> **Dataset excerpts**:
#####
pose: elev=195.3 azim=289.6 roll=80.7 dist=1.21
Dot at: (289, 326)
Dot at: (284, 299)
#####
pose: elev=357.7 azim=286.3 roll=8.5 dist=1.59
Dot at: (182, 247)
#####
> **To do**:
Please report how many lines in the data contain the string "azim", counting case, and give only the number.

> **Correct response**:
2